*Given data*
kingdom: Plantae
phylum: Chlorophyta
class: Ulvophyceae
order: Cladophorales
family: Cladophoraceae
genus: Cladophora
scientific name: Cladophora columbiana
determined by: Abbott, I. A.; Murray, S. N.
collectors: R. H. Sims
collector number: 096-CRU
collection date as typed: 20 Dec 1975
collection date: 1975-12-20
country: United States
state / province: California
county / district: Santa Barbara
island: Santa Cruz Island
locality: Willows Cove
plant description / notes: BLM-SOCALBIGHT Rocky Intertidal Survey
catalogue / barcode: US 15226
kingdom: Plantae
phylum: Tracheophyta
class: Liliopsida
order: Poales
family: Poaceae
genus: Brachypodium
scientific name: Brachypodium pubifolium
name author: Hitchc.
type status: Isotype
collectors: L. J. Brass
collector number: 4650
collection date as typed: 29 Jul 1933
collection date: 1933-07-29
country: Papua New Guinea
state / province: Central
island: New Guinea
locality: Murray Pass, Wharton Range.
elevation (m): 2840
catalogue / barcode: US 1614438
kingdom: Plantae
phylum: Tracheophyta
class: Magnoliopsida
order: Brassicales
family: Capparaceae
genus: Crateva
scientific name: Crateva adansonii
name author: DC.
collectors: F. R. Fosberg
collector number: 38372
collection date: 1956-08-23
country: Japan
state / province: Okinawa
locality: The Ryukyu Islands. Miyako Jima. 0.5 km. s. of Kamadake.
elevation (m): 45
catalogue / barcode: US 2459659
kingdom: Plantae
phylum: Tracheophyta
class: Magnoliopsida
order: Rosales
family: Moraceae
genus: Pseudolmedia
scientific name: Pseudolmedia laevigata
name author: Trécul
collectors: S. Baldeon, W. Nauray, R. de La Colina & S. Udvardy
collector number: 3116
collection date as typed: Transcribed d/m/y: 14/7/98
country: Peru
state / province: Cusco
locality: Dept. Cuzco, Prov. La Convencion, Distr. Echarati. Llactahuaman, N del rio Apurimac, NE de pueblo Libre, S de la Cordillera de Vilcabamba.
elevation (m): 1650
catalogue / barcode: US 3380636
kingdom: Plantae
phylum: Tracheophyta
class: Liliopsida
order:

*Given exercise*
Rewrite all of the data above as a numbered list with one line per item, and leave out any blank lines.

*Written response*
1. kingdom: Plantae
2. phylum: Chlorophyta
3. class: Ulvophyceae
4. order: Cladophorales
5. family: Cladophoraceae
6. genus: Cladophora
7. scientific name: Cladophora columbiana
8. determined by: Abbott, I. A.; Murray, S. N.
9. collectors: R. H. Sims
10. collector number: 096-CRU
11. collection date as typed: 20 Dec 1975
12. collection date: 1975-12-20
13. country: United States
14. state / province: California
15. county / district: Santa Barbara
16. island: Santa Cruz Island
17. locality: Willows Cove
18. plant description / notes: BLM-SOCALBIGHT Rocky Intertidal Survey
19. catalogue / barcode: US 15226
20. kingdom: Plantae
21. phylum: Tracheophyta
22. class: Liliopsida
23. order: Poales
24. family: Poaceae
25. genus: Brachypodium
26. scientific name: Brachypodium pubifolium
27. name author: Hitchc.
28. type status: Isotype
29. collectors: L. J. Brass
30. collector number: 4650
31. collection date as typed: 29 Jul 1933
32. collection date: 1933-07-29
33. country: Papua New Guinea
34. state / province: Central
35. island: New Guinea
36. locality: Murray Pass, Wharton Range.
37. elevation (m): 2840
38. catalogue / barcode: US 1614438
39. kingdom: Plantae
40. phylum: Tracheophyta
41. class: Magnoliopsida
42. order: Brassicales
43. family: Capparaceae
44. genus: Crateva
45. scientific name: Crateva adansonii
46. name author: DC.
47. collectors: F. R. Fosberg
48. collector number: 38372
49. collection date: 1956-08-23
50. country: Japan
51. state / province: Okinawa
52. locality: The Ryukyu Islands. Miyako Jima. 0.5 km. s. of Kamadake.
53. elevation (m): 45
54. catalogue / barcode: US 2459659
55. kingdom: Plantae
56. phylum: Tracheophyta
57. class: Magnoliopsida
58. order: Rosales
59. family: Moraceae
60. genus: Pseudolmedia
61. scientific name: Pseudolmedia laevigata
62. name author: Trécul
63. collectors: S. Baldeon, W. Nauray, R. de La Colina & S. Udvardy
64. collector number: 3116
65. collection date as typed: Transcribed d/m/y: 14/7/98
66. country: Peru
67. state / province: Cusco
68. locality: Dept. Cuzco, Prov. La Convencion, Distr. Echarati. Llactahuaman, N del rio Apurimac, NE de pueblo Libre, S de la Cordillera de Vilcabamba.
69. elevation (m): 1650
70. catalogue / barcode: US 3380636
71. kingdom: Plantae
72. phylum: Tracheophyta
73. class: Liliopsida
74. order:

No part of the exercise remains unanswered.